There’s an old saying that you can’t go home again.  While I still believe that to be mostly true, the last few months have had an eerily familiar feeling to them.  As to why, well, here’s a look at some of the stuff that has happened in CSE during the Fall/Winter:

a) While CSE was desperately looking for a first-rate modeler to join our team, he appeared.  Eerily like when Mythic needed another artist ASAP and the talented Lance Robertson simply walked our door and asked for a job. Since joining our team, Mike has frankly, kicked serious ass;

b) I  drafted and executed a Term Sheet with another company and then wrote a first draft, hog-choker of a contract with said company.  We have a fine attorney, as we did then, but saving some significant money by me doing the grunt work is always a good idea;

c) Worked on a “Vision Document” and presentation  for two new games to show to our partner.  We were always “presenting” things to partners or potential partners back in the day.  The difference is this time, we don’t need to, as I used to say, “put on the Presidential kneepads” and beg for funding, now its to talk about JVs or distribution;

d) Got to work and hang out with an outstanding bunch of guys and gals, a team composed of a mix of industry veterans and less experienced folks who, working together, are focused on building a new studio and who are all excited about all the interesting opportunities in a growing gaming space;

e) Me, smiling broadly as the entire team contributes to our game both from within their work discipline and outside of it.  Our last two major design ideas came from our artists. That’s one of the many things that make CSE different from many (not all) other studios.  Everybody is part of the design, incubation and development process whether they are a programmer, artist, finance, HR, etc.  Lucas, one of our industry vets, confirmed that this was the first place he has worked at where everyone truly has a voice in the process;

f) The studio hired what should be our last major team member for a while, we now have everyone we need to be successful, now we just have to deliver.  It was the same back at old Mythic, we had a small team and we simply had to go out and make games that were fun to play;

g) Nerf guns firing within the office as people bring their kids and pets (including one very cool Bearded Dragon) to our space and bad jokes, puns and other assorted witticisms flow like water from the Nile (during its flood stage of course);

<<<drum roll please>>>

h) Back hurts again, not as bad as when I was walking around various E3s with a walker/cane/crutch but painful enough.

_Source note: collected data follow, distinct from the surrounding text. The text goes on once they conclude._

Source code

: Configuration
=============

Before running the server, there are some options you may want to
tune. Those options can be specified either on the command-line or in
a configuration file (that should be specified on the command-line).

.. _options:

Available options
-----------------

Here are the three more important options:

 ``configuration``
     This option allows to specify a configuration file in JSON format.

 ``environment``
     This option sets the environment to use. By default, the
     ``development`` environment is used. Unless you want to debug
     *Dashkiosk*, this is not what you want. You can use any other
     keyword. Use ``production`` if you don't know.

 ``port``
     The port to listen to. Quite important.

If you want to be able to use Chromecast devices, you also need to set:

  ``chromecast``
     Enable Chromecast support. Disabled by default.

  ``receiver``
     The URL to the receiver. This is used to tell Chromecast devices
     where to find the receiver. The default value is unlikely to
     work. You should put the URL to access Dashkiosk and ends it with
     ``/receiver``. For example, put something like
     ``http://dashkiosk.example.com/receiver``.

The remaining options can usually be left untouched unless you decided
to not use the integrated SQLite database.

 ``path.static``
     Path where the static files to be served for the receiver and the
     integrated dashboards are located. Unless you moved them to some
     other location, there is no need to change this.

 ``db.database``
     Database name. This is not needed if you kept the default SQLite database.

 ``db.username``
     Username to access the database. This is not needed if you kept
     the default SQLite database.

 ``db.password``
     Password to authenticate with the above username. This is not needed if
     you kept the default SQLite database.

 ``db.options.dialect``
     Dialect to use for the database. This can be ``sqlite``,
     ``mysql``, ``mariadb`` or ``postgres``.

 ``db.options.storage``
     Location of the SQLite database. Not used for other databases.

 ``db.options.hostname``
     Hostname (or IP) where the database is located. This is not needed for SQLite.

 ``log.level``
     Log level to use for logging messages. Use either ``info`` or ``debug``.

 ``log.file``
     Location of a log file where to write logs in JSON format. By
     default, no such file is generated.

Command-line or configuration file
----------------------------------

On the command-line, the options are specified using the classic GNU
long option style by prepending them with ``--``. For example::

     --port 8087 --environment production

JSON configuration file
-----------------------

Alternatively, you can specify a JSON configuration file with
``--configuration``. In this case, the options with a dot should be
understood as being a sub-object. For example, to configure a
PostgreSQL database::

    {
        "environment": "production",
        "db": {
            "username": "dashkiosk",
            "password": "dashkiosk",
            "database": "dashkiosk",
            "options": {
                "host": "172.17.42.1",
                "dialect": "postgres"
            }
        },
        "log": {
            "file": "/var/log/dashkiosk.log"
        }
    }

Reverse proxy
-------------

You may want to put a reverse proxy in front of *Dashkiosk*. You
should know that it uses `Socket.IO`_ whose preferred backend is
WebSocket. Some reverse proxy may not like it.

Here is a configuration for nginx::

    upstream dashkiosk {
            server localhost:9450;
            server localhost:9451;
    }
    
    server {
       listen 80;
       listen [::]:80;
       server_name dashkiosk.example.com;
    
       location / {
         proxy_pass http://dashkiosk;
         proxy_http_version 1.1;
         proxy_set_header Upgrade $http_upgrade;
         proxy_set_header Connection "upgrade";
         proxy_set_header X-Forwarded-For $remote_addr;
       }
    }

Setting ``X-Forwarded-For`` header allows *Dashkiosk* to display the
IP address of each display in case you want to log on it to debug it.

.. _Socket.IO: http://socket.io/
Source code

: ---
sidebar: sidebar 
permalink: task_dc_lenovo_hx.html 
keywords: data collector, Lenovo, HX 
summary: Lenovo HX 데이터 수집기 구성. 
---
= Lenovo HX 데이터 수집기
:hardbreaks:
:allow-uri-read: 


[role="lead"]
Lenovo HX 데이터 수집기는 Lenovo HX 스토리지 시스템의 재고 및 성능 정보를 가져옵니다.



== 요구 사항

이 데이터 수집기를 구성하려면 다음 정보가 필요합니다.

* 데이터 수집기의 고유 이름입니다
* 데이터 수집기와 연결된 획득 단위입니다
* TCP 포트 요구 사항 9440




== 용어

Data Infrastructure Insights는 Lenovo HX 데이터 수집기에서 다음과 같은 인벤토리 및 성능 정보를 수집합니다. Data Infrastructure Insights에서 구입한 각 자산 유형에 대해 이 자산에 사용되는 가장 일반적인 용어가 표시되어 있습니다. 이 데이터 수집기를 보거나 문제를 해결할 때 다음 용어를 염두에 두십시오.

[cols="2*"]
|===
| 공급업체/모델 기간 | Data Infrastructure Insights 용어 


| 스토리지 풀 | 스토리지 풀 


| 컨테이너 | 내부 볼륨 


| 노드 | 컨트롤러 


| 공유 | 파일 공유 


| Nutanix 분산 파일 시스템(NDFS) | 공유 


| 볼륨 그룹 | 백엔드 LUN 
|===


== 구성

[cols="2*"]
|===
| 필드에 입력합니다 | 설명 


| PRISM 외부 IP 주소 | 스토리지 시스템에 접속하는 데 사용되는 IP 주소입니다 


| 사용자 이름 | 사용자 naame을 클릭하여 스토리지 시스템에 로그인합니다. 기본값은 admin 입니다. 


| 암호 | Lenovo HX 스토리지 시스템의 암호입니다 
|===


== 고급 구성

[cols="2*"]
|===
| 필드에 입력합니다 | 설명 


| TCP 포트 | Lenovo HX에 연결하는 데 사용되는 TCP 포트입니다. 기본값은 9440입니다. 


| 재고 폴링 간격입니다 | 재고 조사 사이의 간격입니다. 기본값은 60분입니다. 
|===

So, while this is not exactly the same as 1995, it is pretty damn good and I’m one happy camper.  As a matter of fact, I’m happier than I’ve been since the middle of last decade (way before the EA acquisition). And that alone makes it all worthwhile.  All in all, I consider myself truly blessed.

Mark

P.S. I’ll have a follow-up post that will focus on the guys and gals of CSE and why I think we have a real shot at success.  No guarantees as usual in this business but we are off to a great start.

P.S.S. More teaser goodness tomorrow.